- Activity -
In the entries below, begin at the line that has "o público, varios países eminentemente", stop after the line that has "proliferación de deportivos", and output those lines exactly with no pictures.

- Data extracted from a collection -
--------------------------------------------------

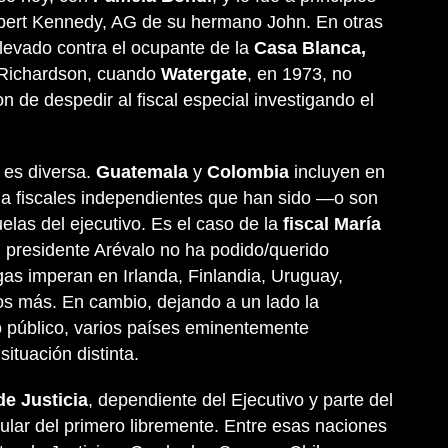
bert Kennedy, AG de su hermano John. En otras
levado contra el ocupante de la
Casa Blanca,
t Richardson, cuando
Watergate
, en 1973, no
n de despedir al fiscal especial investigando el
n es diversa.
Guatemala
y
Colombia
incluyen en
l a fiscales independientes que han sido —o son
las del ejecutivo. Es el caso de la
fiscal María
l presidente Arévalo no ha podido/querido
gas imperan en Irlanda, Finlandia, Uruguay,
os más. En cambio, dejando a un lado la
o público, varios países eminentemente
ituación distinta.
de Justicia
, dependiente del Ejecutivo y parte del
itular del primero libremente. Entre esas naciones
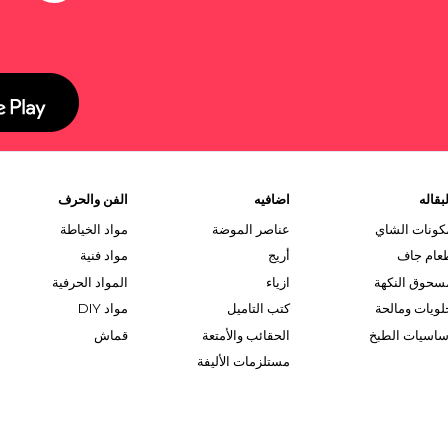
بقاله
اضافيه
الفن والحرف
كونات الشاي
عناصر الموضة
مواد الخياطة
عام جاف
أريج
مواد فنية
سحوق النكهة
ازياء
المواد الحرفية
لويات ومالحة
كتب التاميل
مواد DIY
ساسيات الطبخ
الحقائب والأمتعة
قماش
مستلزمات الأليفة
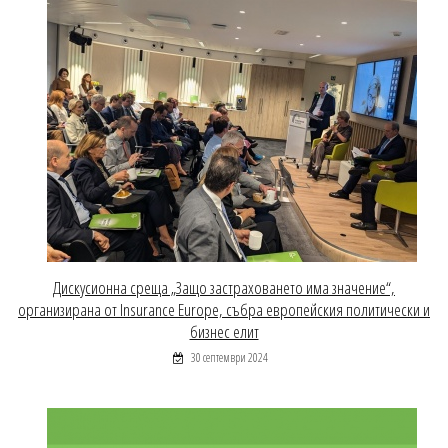
Дискусионна среща „Защо застраховането има значение“,
организирана от Insurance Europe, събра европейския политически и
бизнес елит
30 септември 2024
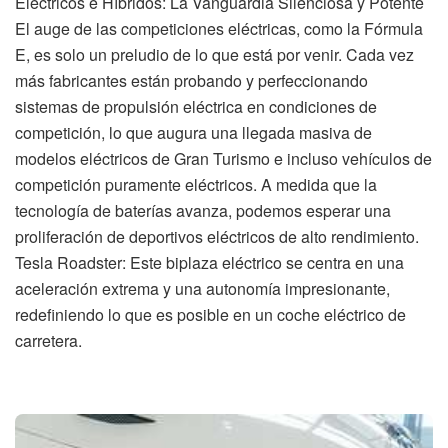
Eléctricos e Híbridos: La Vanguardia Silenciosa y Potente
El auge de las competiciones eléctricas, como la Fórmula
E, es solo un preludio de lo que está por venir. Cada vez
más fabricantes están probando y perfeccionando
sistemas de propulsión eléctrica en condiciones de
competición, lo que augura una llegada masiva de
modelos eléctricos de Gran Turismo e incluso vehículos de
competición puramente eléctricos. A medida que la
tecnología de baterías avanza, podemos esperar una
proliferación de deportivos eléctricos de alto rendimiento.
Tesla Roadster: Este biplaza eléctrico se centra en una
aceleración extrema y una autonomía impresionante,
redefiniendo lo que es posible en un coche eléctrico de
carretera.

--------------------------------------------------

- Exercise result -
o público, varios países eminentemente
ituación distinta.
de Justicia
, dependiente del Ejecutivo y parte del
itular del primero libremente. Entre esas naciones
بقاله
اضافيه
الفن والحرف
كونات الشاي
عناصر الموضة
مواد الخياطة
عام جاف
أريج
مواد فنية
سحوق النكهة
ازياء
المواد الحرفية
لويات ومالحة
كتب التاميل
مواد DIY
ساسيات الطبخ
الحقائب والأمتعة
قماش
مستلزمات الأليفة
Дискусионна среща „Защо застраховането има значение“,
организирана от Insurance Europe, събра европейския политически и
бизнес елит
30 септември 2024
Eléctricos e Híbridos: La Vanguardia Silenciosa y Potente
El auge de las competiciones eléctricas, como la Fórmula
E, es solo un preludio de lo que está por venir. Cada vez
más fabricantes están probando y perfeccionando
sistemas de propulsión eléctrica en condiciones de
competición, lo que augura una llegada masiva de
modelos eléctricos de Gran Turismo e incluso vehículos de
competición puramente eléctricos. A medida que la
tecnología de baterías avanza, podemos esperar una
proliferación de deportivos eléctricos de alto rendimiento.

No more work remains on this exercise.